Halopacitan, Nawangan—Sebagai wilayah rawan kekeringan dengan topografi tanah yang bergunung-gunung, tinggal di Pacitan harus ulet dan kreatif untuk bertahan terutama masyarakat di wilayah pedesaan.

Seperti yang dilakukan sebagian masyarakat Desa Tokawi, Kecamatan Nawangan yang bisa terus berproduksi dan mencari nafkah dengan memanen empon-empon yang tetap tumbuh subur di ladang-ladang yang kering.

Bagi masyarakat Desa Tokawi, pada saat musim kemarau hampir tidak ada komoditas pertanian yang bisa di panen, berbagai tanaman yang menjadi komoditas utama hampir dipastikan susah tumbuh pada saat kemarau panjang seperti saat ini.

Masyarakat Tokawi juga tidak berani menanam palawija terutama ketela pohon karena serangan hama babi hutan yang mengganas selama bertahun-tahun. Seperti dituturkan Sri Wahyuni warga setempat,"Di ladang kita hanya menanam empon-empon  seperti temu bathok ini. Kalau ketela belum sampai panen sudah habis diserang babi hutan," jelasnya.

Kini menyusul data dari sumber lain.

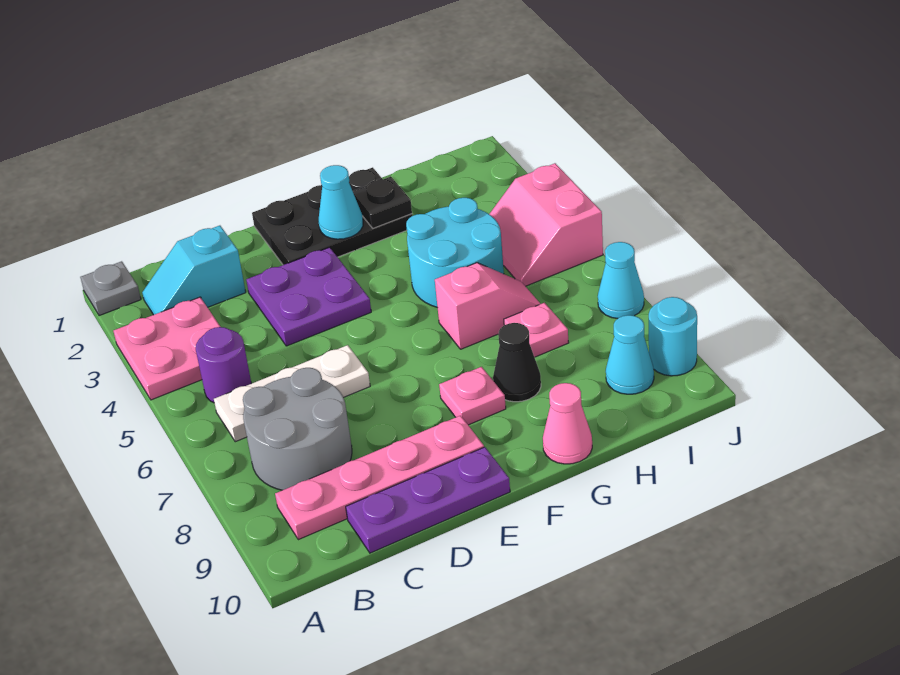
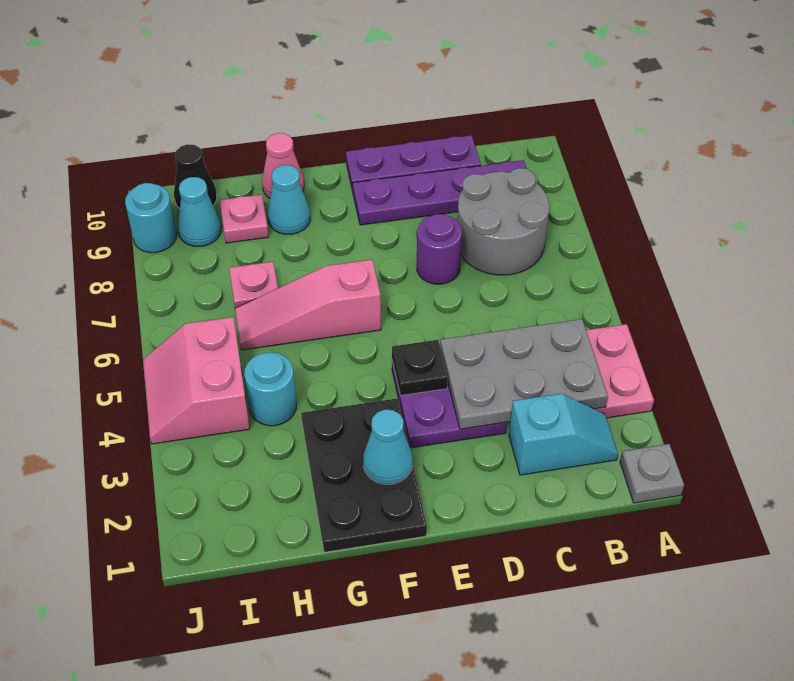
none -> grey 2x3 plate [440,319,608,429]
purple 1x1 round brick [196,327,251,403] -> purple 1x1 round brick moved to [417,214,462,284]
white 1x3 plate [214,345,370,442] -> none
pink 1x4 plate [275,416,484,540] -> purple 1x4 plate [353,160,527,225]
black 2x3 plate [252,167,412,265] -> black 2x3 plate turned to [301,398,427,552]
pink 1x1 plate [439,367,506,425] -> pink 1x1 plate moved to [220,194,269,243]
black 1x1 plate [353,177,412,228] -> black 1x1 plate moved to [392,340,448,396]
cyan 2x2 round brick [406,198,504,307] -> cyan 1x1 round brick [244,352,296,426]
pink 1x2 slope [435,263,540,349] -> pink 1x3 slope [235,260,381,350]
black 1x1 cone [493,323,541,402] -> black 1x1 cone moved to [174,144,217,209]
pink 2x2 slope [489,163,603,286] -> pink 2x2 slope turned to [143,317,250,444]
cyan 1x1 cone [598,242,644,319] -> cyan 1x1 cone moved to [268,165,310,234]

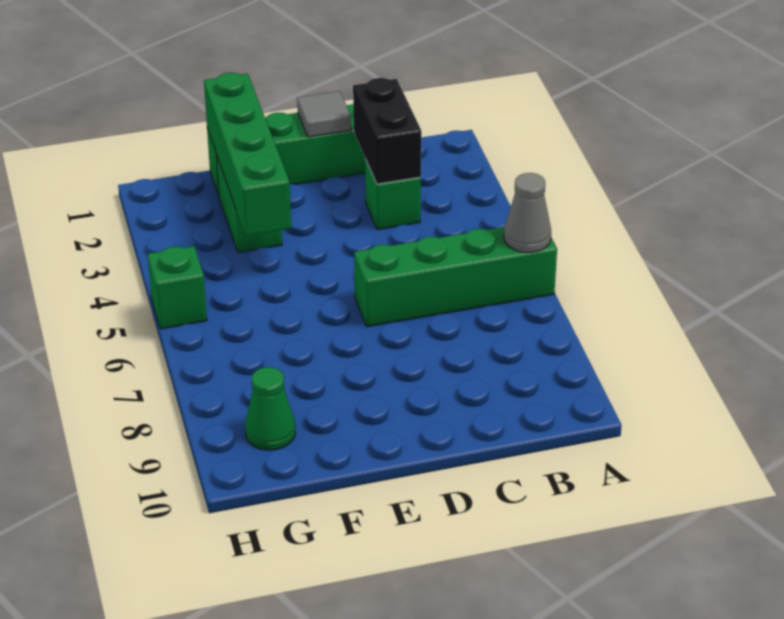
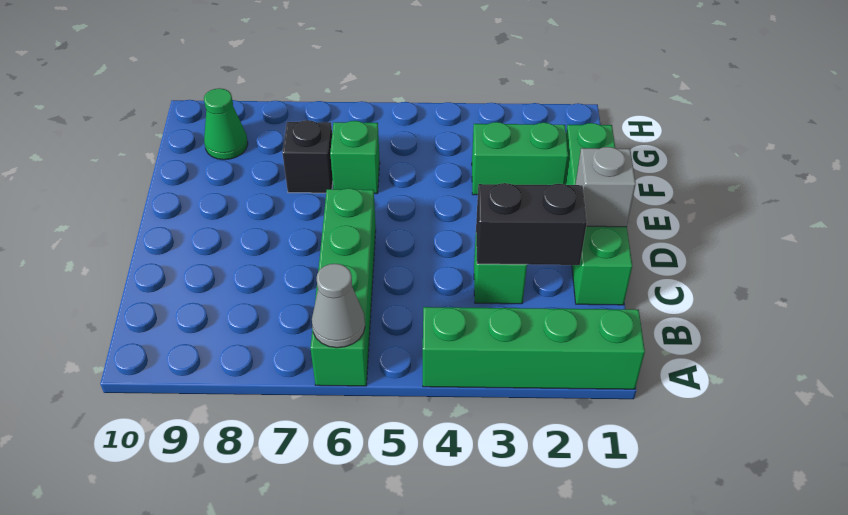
grey 1x1 tile [297,91,351,137] -> grey 1x1 brick [576,147,636,227]
green 1x4 brick [204,73,291,236] -> green 1x4 brick moved to [423,307,645,389]
none -> black 1x1 brick [282,120,333,193]
green 1x1 brick [148,246,207,329] -> green 1x1 brick moved to [330,121,380,194]

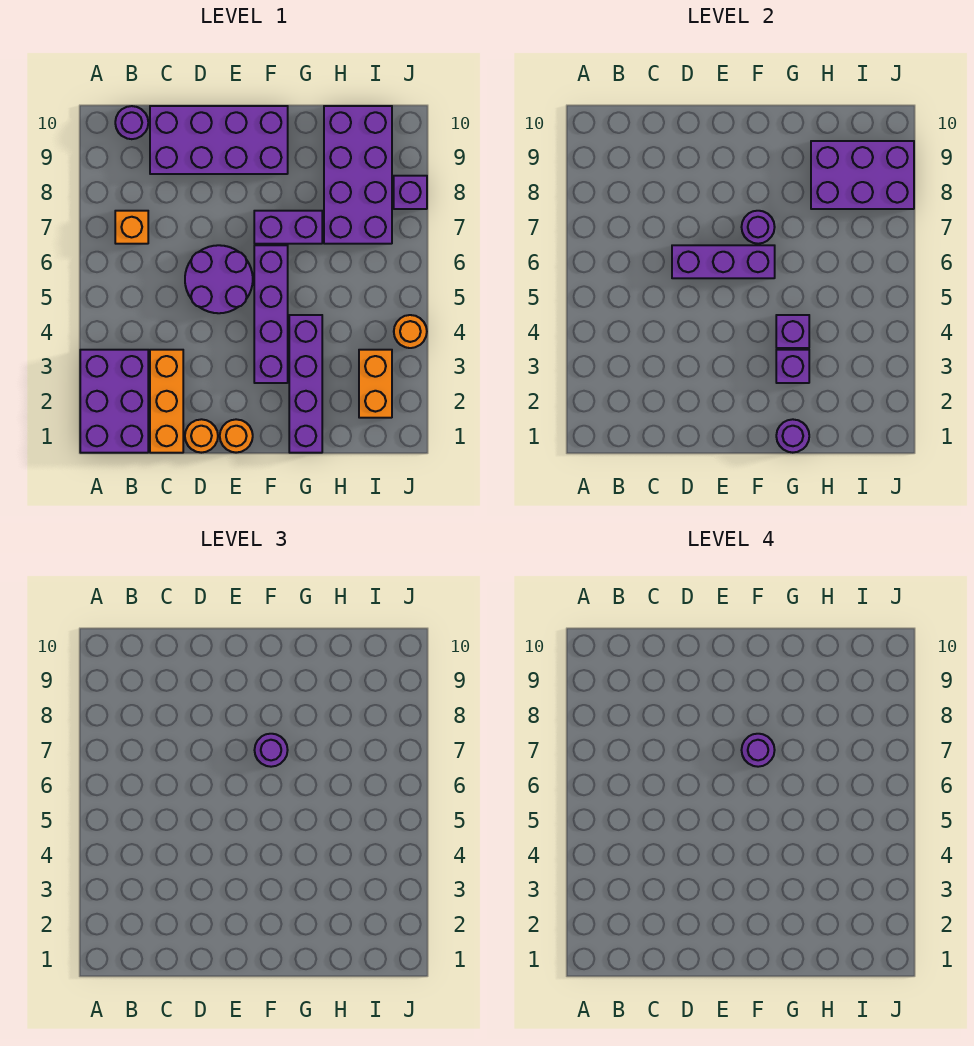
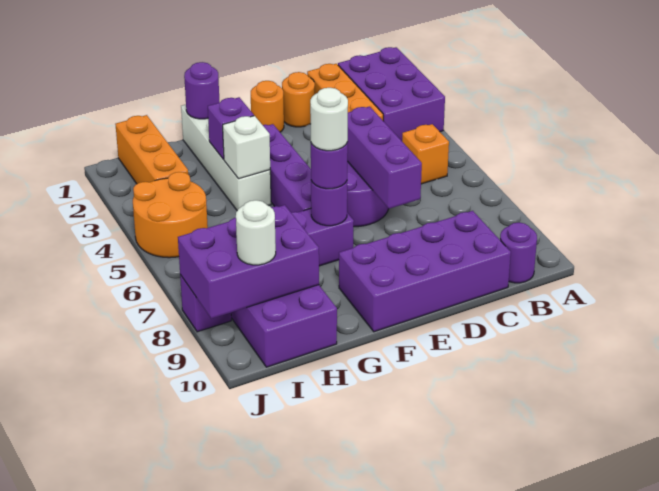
orange 1x1 brick [115,211,148,244] -> orange 1x1 brick moved to [402,124,449,184]
purple 1x3 brick [672,245,775,278] -> purple 1x3 brick turned to [347,106,422,209]
purple 1x1 round brick [742,734,775,767] -> white 1x1 round brick [310,88,348,151]
purple 1x4 brick [289,315,322,453] -> white 1x4 brick [181,105,271,210]
purple 1x1 brick [776,315,809,348] -> white 1x1 brick [223,116,270,179]
orange 1x2 brick [359,350,392,418] -> orange 1x3 brick [115,115,188,184]
none -> white 1x1 round brick [236,200,276,265]
orange 1x1 round brick [394,315,427,348] -> orange 2x2 round brick [133,172,208,258]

Sri memilih menanam temu bathok selain mudah tumbuh juga tidak butuh banyak perawatan. "Setelah ditanam, nanti dibiarkan liar tiga tahun baru kita panen," jelas Sri.

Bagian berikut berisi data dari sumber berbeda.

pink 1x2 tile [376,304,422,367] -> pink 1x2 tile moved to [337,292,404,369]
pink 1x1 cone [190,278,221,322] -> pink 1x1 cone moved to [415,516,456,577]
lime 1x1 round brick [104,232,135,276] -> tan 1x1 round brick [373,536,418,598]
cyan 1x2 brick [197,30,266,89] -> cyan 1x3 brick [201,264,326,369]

"Tanaman ini kami anggap sebagai tabungan saat paceklik kemarau," sambungnya. Selain itu menurut Sri, dibandingkan empon-empon yang lain seperti jahe atau kunyit, temu bathok lebih tahan terhadap penyakit dan perubahan musim.

Menurut Mbah Ragil yang juga  mertua Sri Wahyuni, yang pada saat ditemui saat menjemur irisan temu Minggu, (04/08/2019) mengatakan saat ini temu bathok laku di jual Rp6.000 perkilo kering patah. Menurut wanita berusia 87 tahun itu harga tersebut merupakan harga tertinggi yang pernah ia alami saat ini. "Itu kami jual ke pasar desa Tokawi. Jika dijual ke pasar Nawangan atau Arjosari harganya bisa Rp7.000," katanya.

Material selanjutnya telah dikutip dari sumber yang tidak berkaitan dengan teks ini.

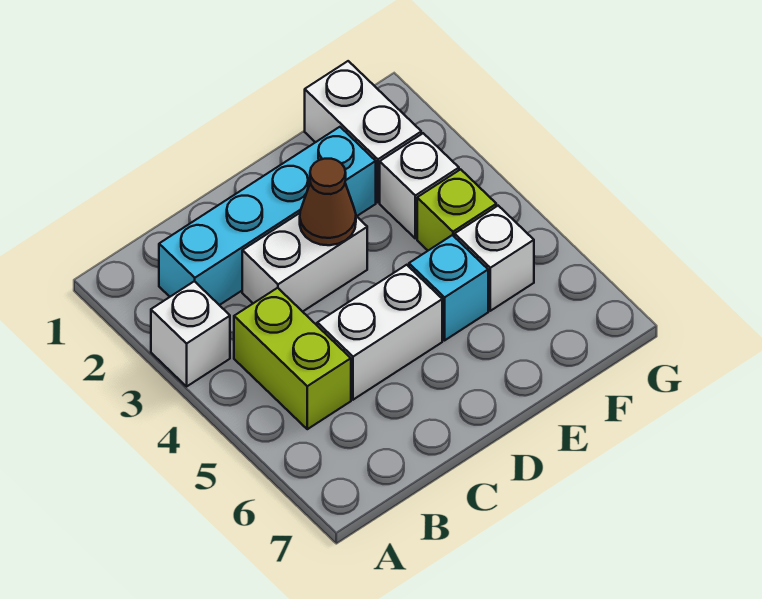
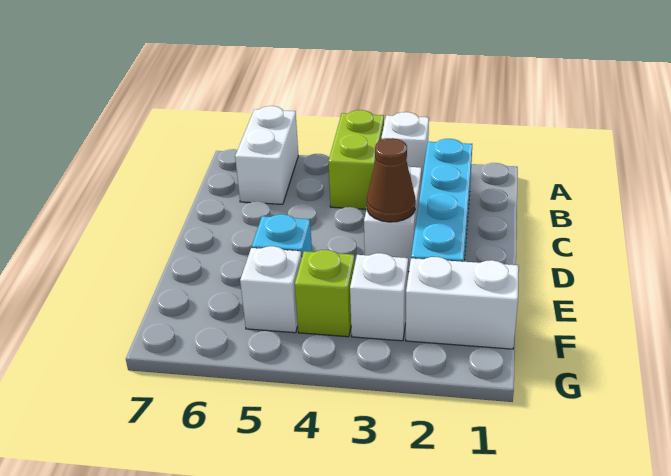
lime 1x2 brick [234,288,351,429] -> lime 1x2 brick turned to [328,110,384,209]
white 1x2 brick [317,265,442,400] -> white 1x2 brick moved to [235,106,298,204]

Baik Ragil dan Sri Wahyuni mengaku tidak pernah menghitung keuntungan dari menanam temu ini. Sri menyatakan bahwa temu bathok adalah selingan sebelum ia dan keluarganya kembali membudidayakan janggelan saat musim hujan tiba.  "Yang penting pulang dari pasar dapat beras, garam dan lauknya," ucap Ragil menimpali penjelasan Sri. Namun jika mau dihitung, dari lahan sekitar 2.500 meter persegi, saat panen ia bisa mendapat uang Rp5 juta hingga Rp7 juta. "Tapi yaitu tadi, hanya tiga tahun sekali," imbuh Sri.

Sri juga menjelaskan bahwa sebenarnya temu bathok juga bisa di panen setahun sekali, namun menurut Sri kalau dipanen setahun sekali hasil yang diperoleh kurang memuaskan, selain itu tenaga yang dibutuhkan lebih boros.

"Saya pernah mengkalkulasi, saat panen pertahun saya kalikan tiga hasilnya lebih lumayan saat dipanen tiga tahun sekali," ucapnya. "Namun semua itu juga tergantung harga di pasar," sambung Sri.